Each of the comedy's daft desperate-for-love characters spins in his or her own idiosyncratic orbit. One exception to this needy bunch would be Evan (Alexis DeLaRosa), an accident-prone jock worshipped by both his demanding sister Ellen (Esther Canata), who throws fits when she's ignored, and his neglected fiancé, Diane (Alina Phelan), who is starved for his attention.

The play's wacky plot launches around Evan's latest mishap - an unprovoked stabbing while he was jogging in the park. The crisis prompts a visit from Ellen's smiley, sympathetic co-worker Tessa (Grace Eboigbe). She arrives escorted by her lifelong friend and wannabe lover Stanley (Travis Moscinski), whose devotions she discourages by reminding him that all four of her past fiancés died prematurely.
The disassembling among these and other characters - a shrill neighbor (Channing Sargent, who in full disclosure is a former L.A. Weekly intern) and Ellen's can't-take-no-for-an-answer suitor, Jerome (Tony DeCarlo) - propels the dark humor.

Credit director Tom Beyer and this talented ensemble (in this L.A. premiere at Theatre of NOTE) for a smart comic rendering of material that, with less skilled performers, could easily backfire. Standouts include Sargent, whose character is emblematic of the sort of miserable malcontent relentless in creating problems for others.

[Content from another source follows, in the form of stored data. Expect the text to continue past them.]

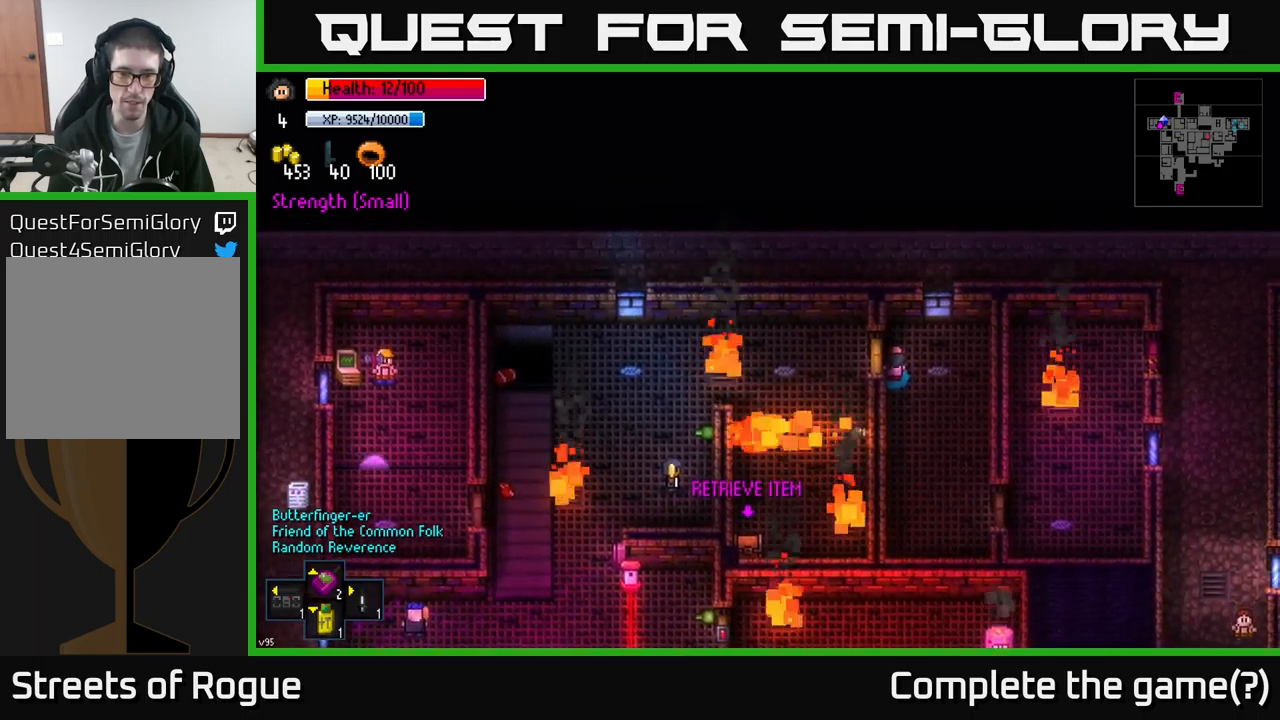
{"buttons": [], "left_stick": "center", "right_stick": "center", "events": []}
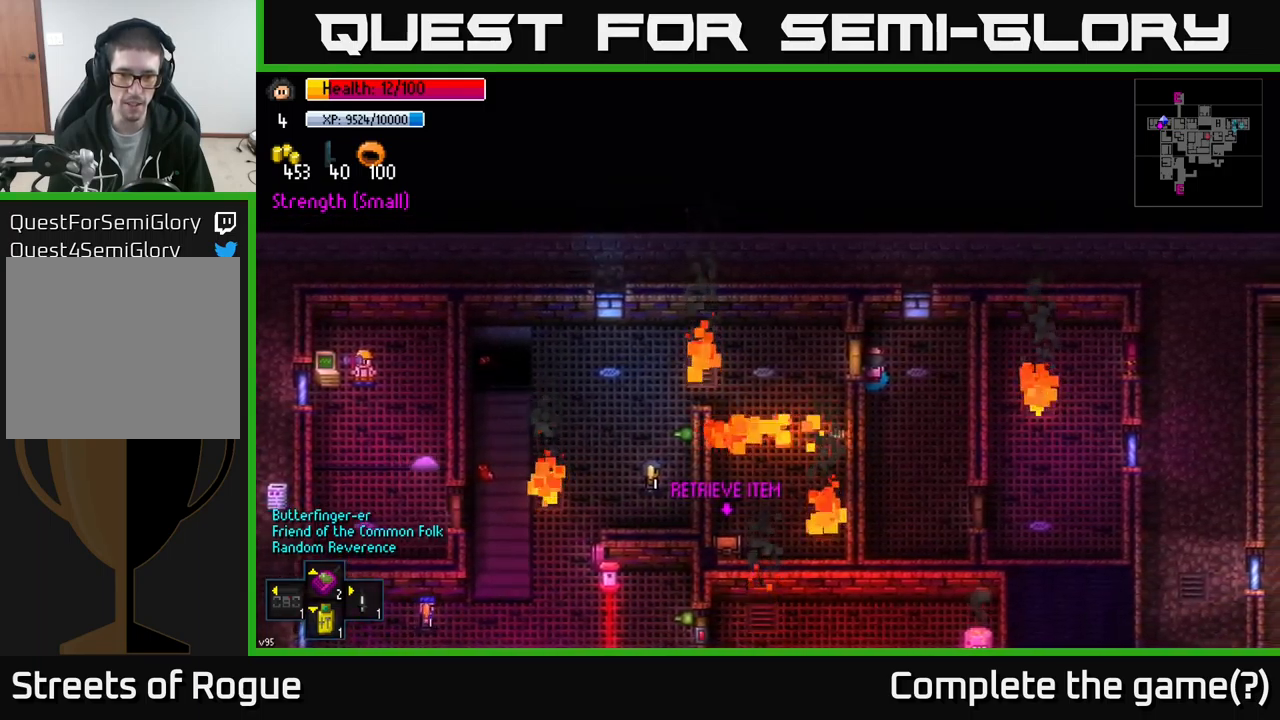
{"buttons": [], "left_stick": "center", "right_stick": "center", "events": []}
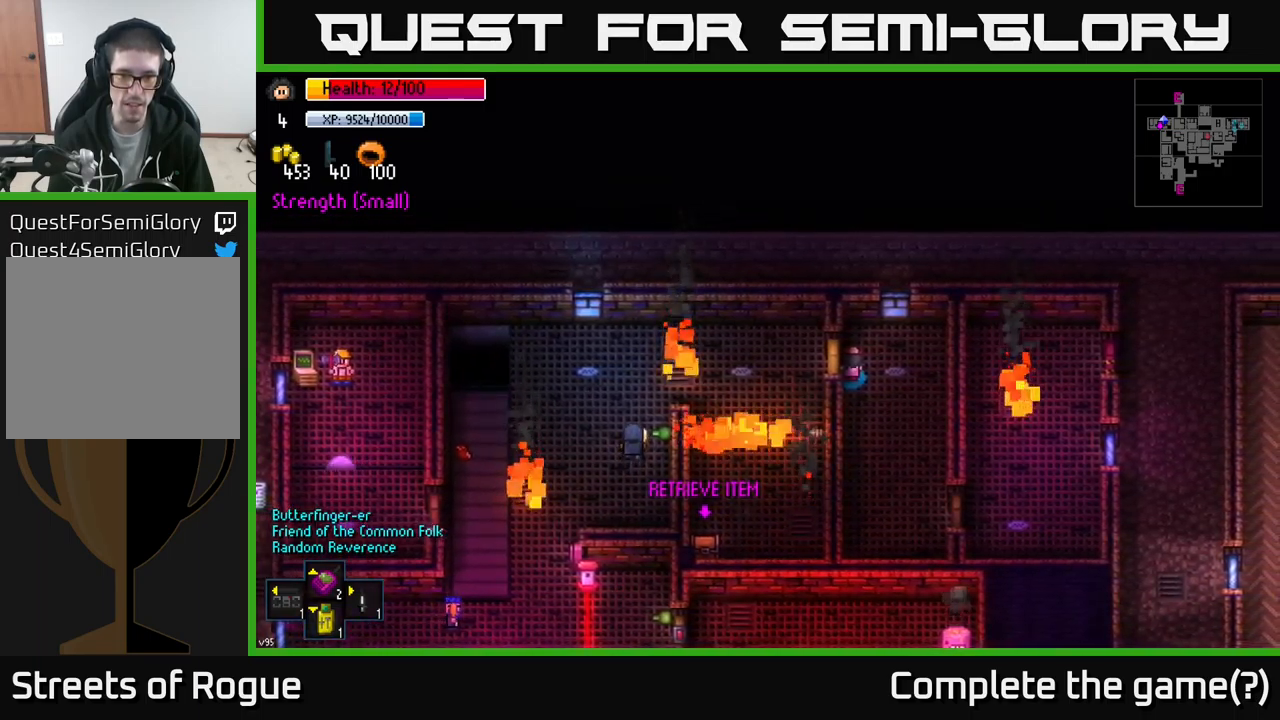
{"buttons": [], "left_stick": "center", "right_stick": "center", "events": []}
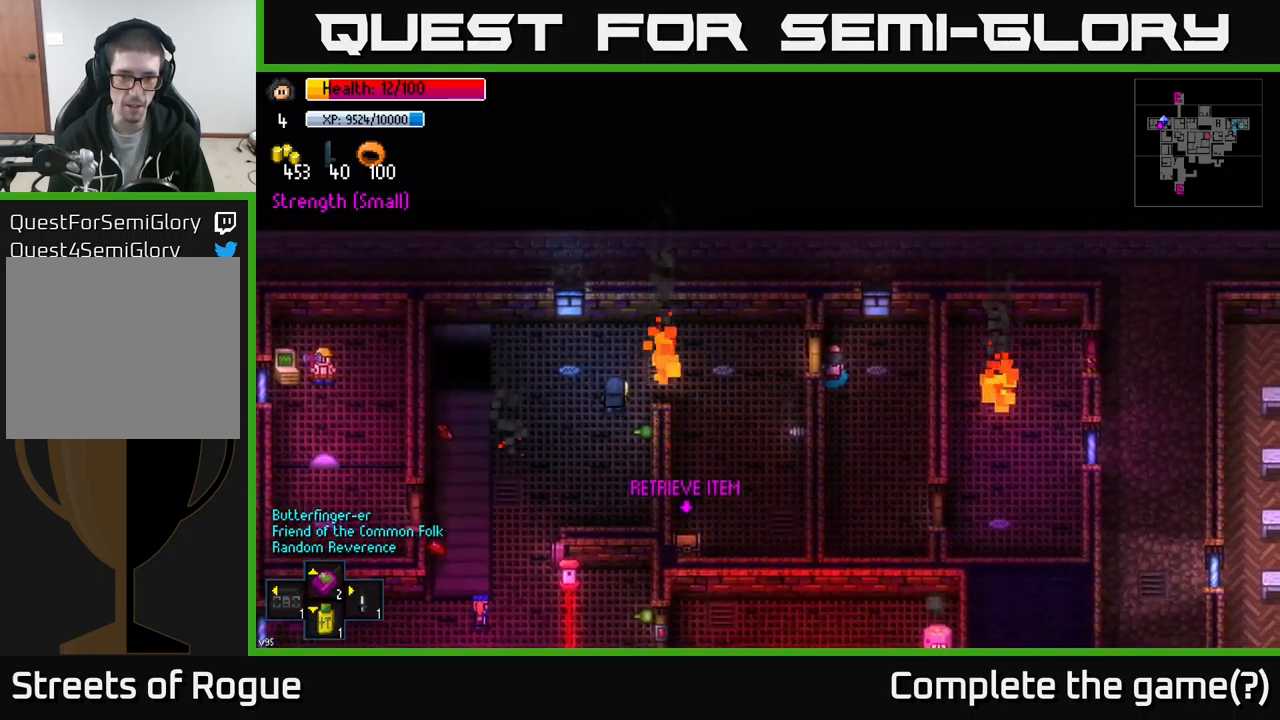
{"buttons": [], "left_stick": "center", "right_stick": "center", "events": []}
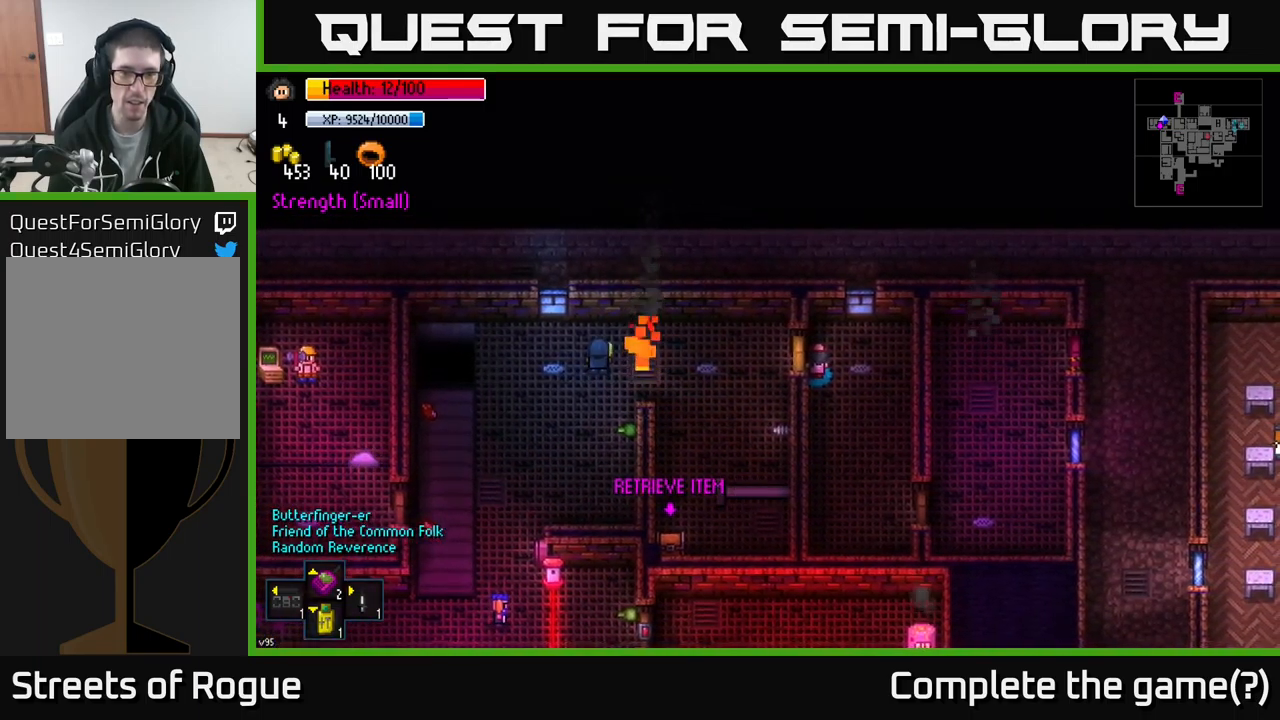
{"buttons": [], "left_stick": "center", "right_stick": "center", "events": []}
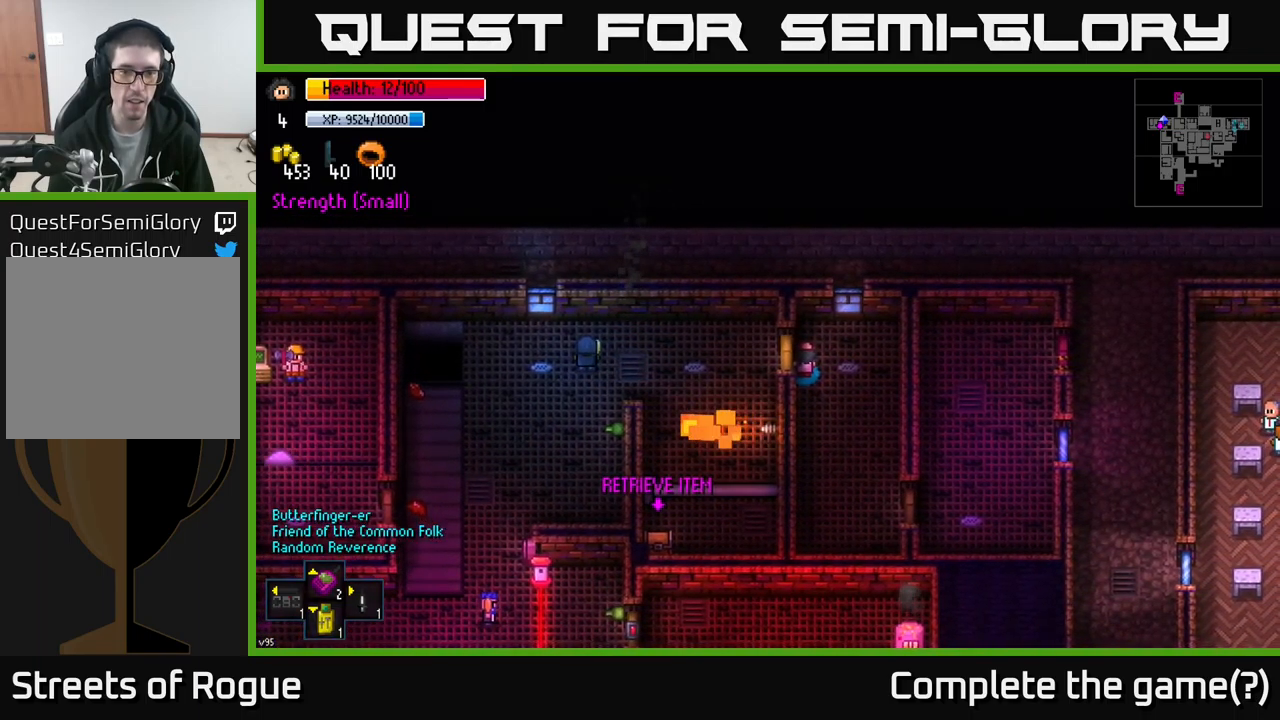
{"buttons": [], "left_stick": "left", "right_stick": "center", "events": [[83, "A", "down"], [250, "A", "up"], [350, "left_stick", "left"]]}
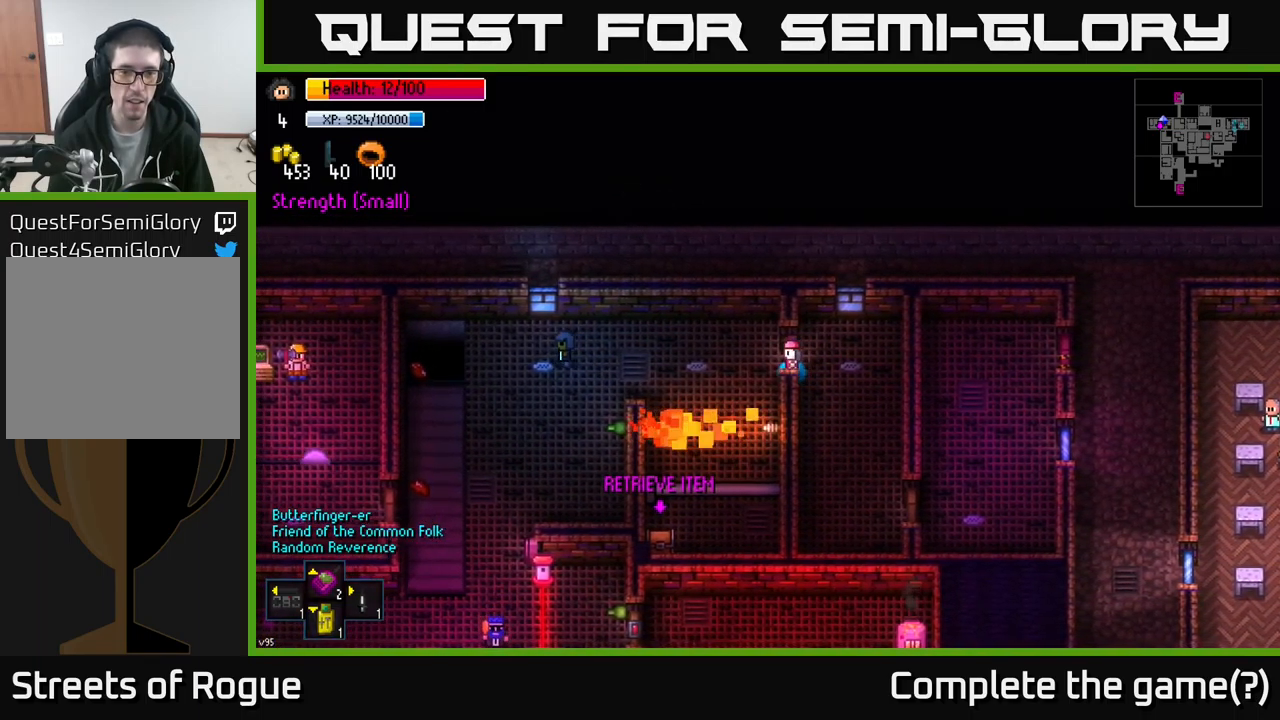
{"buttons": [], "left_stick": "center", "right_stick": "center", "events": [[117, "left_stick", "center"], [183, "A", "down"], [300, "A", "up"]]}
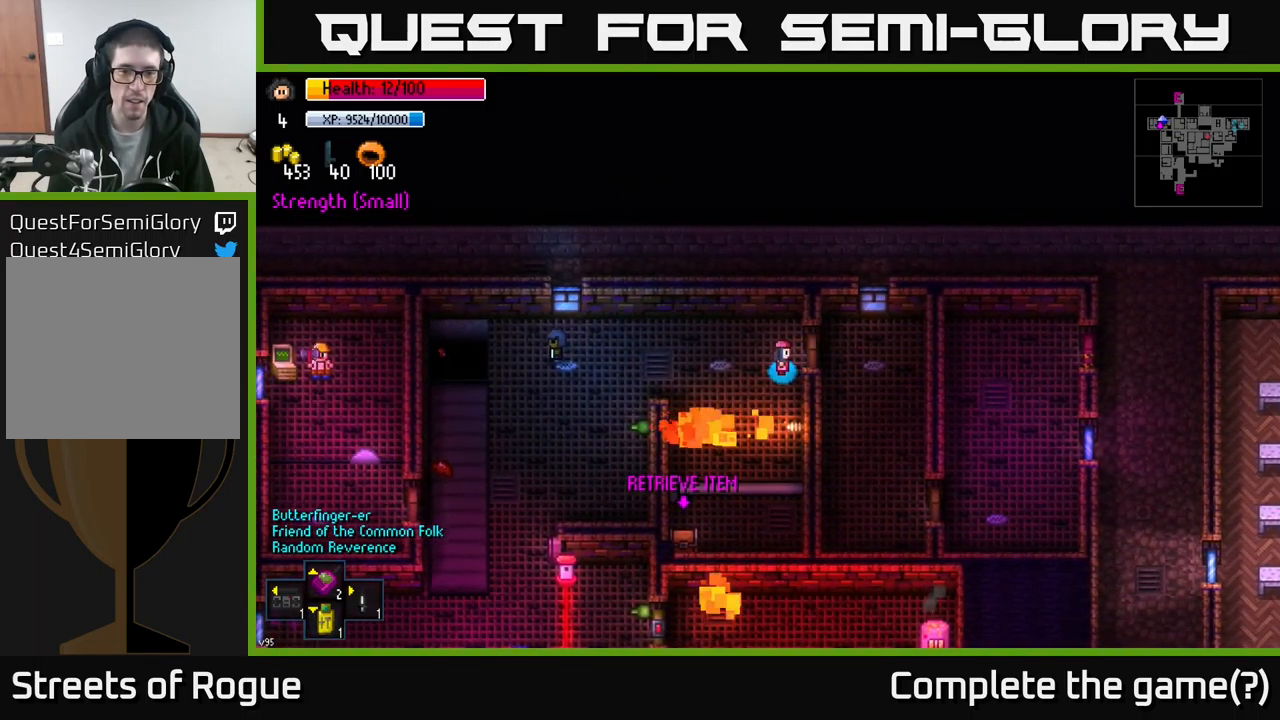
{"buttons": [], "left_stick": "center", "right_stick": "center", "events": []}
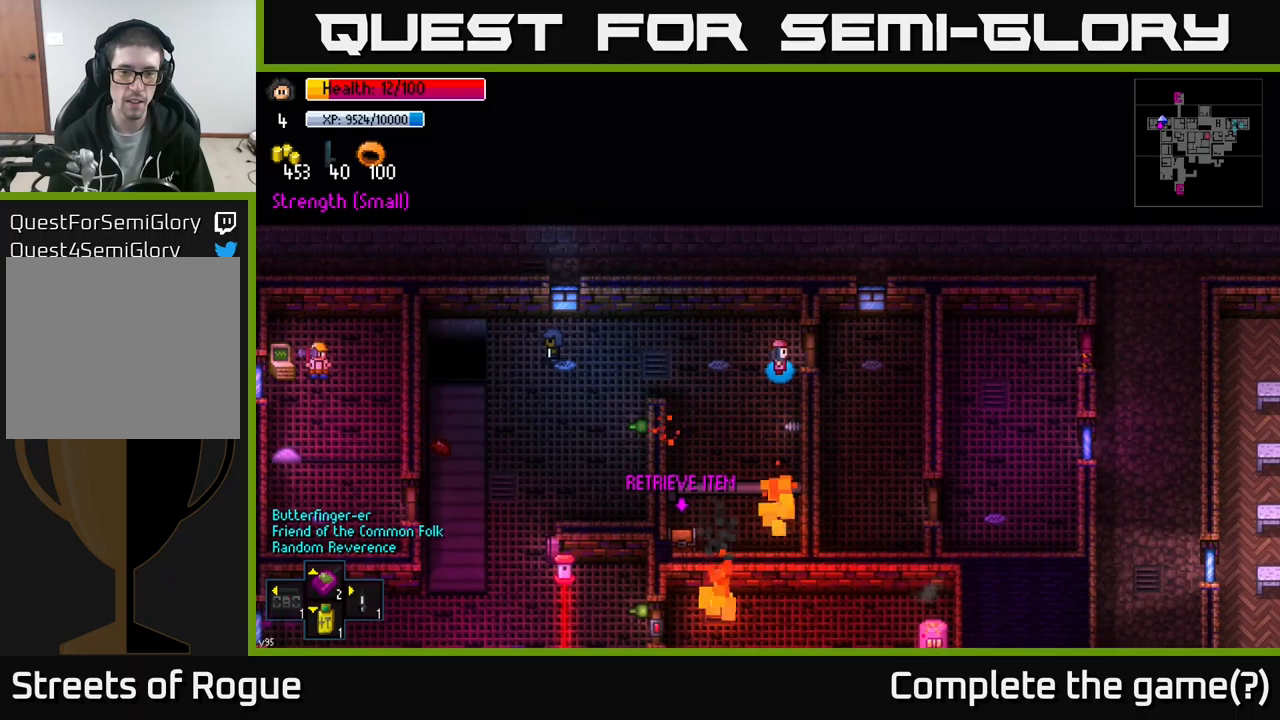
{"buttons": [], "left_stick": "down-left", "right_stick": "center", "events": [[183, "left_stick", "down-left"]]}
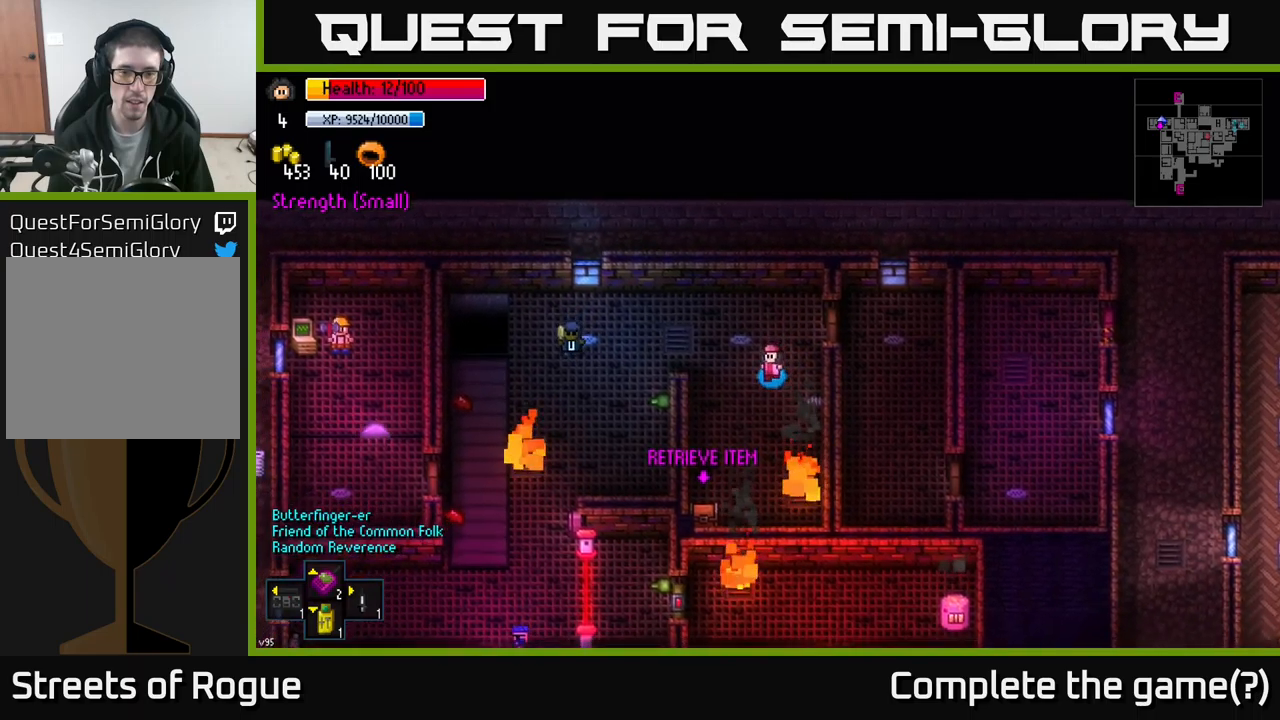
{"buttons": [], "left_stick": "down-left", "right_stick": "center", "events": []}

One aspect of the play that puzzled me was Yockey's opting to frame it within a parody of Aesop's fable "The Fox and the Crow." Hilarious in and of itself, the prelude/epilogue's paradoxical point - withstand flattery and you may keep your cheese but you'll end up alone - didn't quite jibe with the themes in the main story - reflections upon the toxicity of obsession and the desperate measures it sometimes takes to secure the love that you long for.